Republican presidential hopeful Ben Carson has said he does not see a path forward for his campaign after Super Tuesday's results.

The former neurosurgeon said he would make an announcement on Friday about the future of his 2016 bid for the White House.

Though he did not suspend his campaign, his statement on Wednesday signals the death knell for his bid.

He said he would not attend Thursday's Republican debate hosted by Fox News in his hometown of Detroit.

"I do not see a path forward for my campaign in light of last evening's Super Tuesday primary results," he said in a statement.

"However, this grassroots movement on behalf of 'We the People' will continue."

Mr Carson is due to speak at the Conservative Political Action Conference in Washington DC on Friday.

He was propelled to front runner status early last year only to steadily lose steam amid stumbles blamed on his political inexperience.

His withdrawal would leave four candidates vying to be the Republican nominee for November's White House election.

Mr Carson's statement comes as Republican leaders scramble to derail the momentum of their own front runner, Donald Trump.

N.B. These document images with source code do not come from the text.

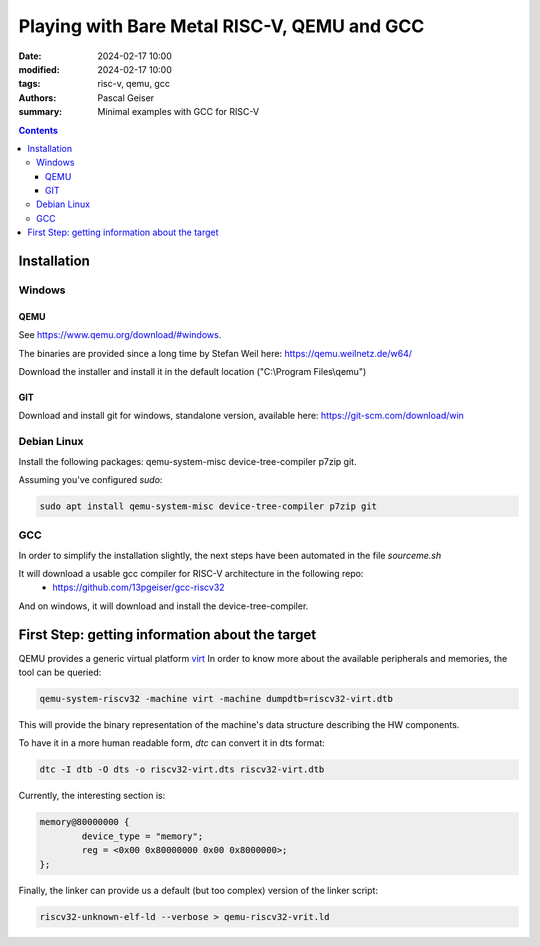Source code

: ############################################
Playing with Bare Metal RISC-V, QEMU and GCC
############################################

:date: 2024-02-17 10:00
:modified: 2024-02-17 10:00
:tags: risc-v, qemu, gcc
:authors: Pascal Geiser
:summary: Minimal examples with GCC for RISC-V

.. contents::

************
Installation
************

Windows
=======

QEMU
----

See https://www.qemu.org/download/#windows.

The binaries are provided since a long time by Stefan Weil here: https://qemu.weilnetz.de/w64/

Download the installer and install it in the default location ("C:\\Program Files\\qemu")

GIT
---

Download and install git for windows, standalone version, available here: https://git-scm.com/download/win

Debian Linux
============

Install the following packages: qemu-system-misc device-tree-compiler p7zip git.


Assuming you've configured *sudo*:

.. code-block:: bash

    sudo apt install qemu-system-misc device-tree-compiler p7zip git

GCC
===

In order to simplify the installation slightly, the next steps have been automated in the file *sourceme.sh*

It will download a usable gcc compiler for RISC-V architecture in the following repo:
 * https://github.com/13pgeiser/gcc-riscv32

And on windows, it will download and install the device-tree-compiler.

************************************************
First Step: getting information about the target
************************************************

QEMU provides a generic virtual platform `virt <https://www.qemu.org/docs/master/system/riscv/virt.html>`__
In order to know more about the available peripherals and memories, the tool can be queried:

.. code-block:: bash

    qemu-system-riscv32 -machine virt -machine dumpdtb=riscv32-virt.dtb

This will provide the binary representation of the machine's data structure describing the HW components.

To have it in a more human readable form, *dtc* can convert it in dts format:

.. code-block:: bash

    dtc -I dtb -O dts -o riscv32-virt.dts riscv32-virt.dtb

Currently, the interesting section is:

.. code-block::

	memory@80000000 {
		device_type = "memory";
		reg = <0x00 0x80000000 0x00 0x8000000>;
	};

Finally, the linker can provide us a default (but too complex) version of the linker script:

.. code-block:: bash

    riscv32-unknown-elf-ld --verbose > qemu-riscv32-vrit.ld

Trump and Democratic candidate Hillary Clinton both had good nights on Super Tuesday as they claimed a number of wins. 

Mr Trump had a big night translating his success in the polls to votes in the primaries as he won Georgia, Virginia, Vermont, Alabama, Massachusetts, Tennessee and Arkansas.

However, the party fears the pugnacious 69-year-old billionaire would be an electoral liability in an expected match-up against Clinton.

Florida Senator Marco Rubio, who won his first presidential state contest in liberal Minnesota on Tuesday, told Fox News the party would "never" unite behind Mr Trump.

The party's 2012 nominee, former Massachusetts Governor Mitt Romney, has scheduled a speech for Thursday about the state of the race.

Larry Donnelly, Law Lecturer at NUI Galway, says he doesn't "think there's any way" for the other Republican candidates to catch up with the billionaire front runner if he takes the 99 delegates in the Florida primary later this month.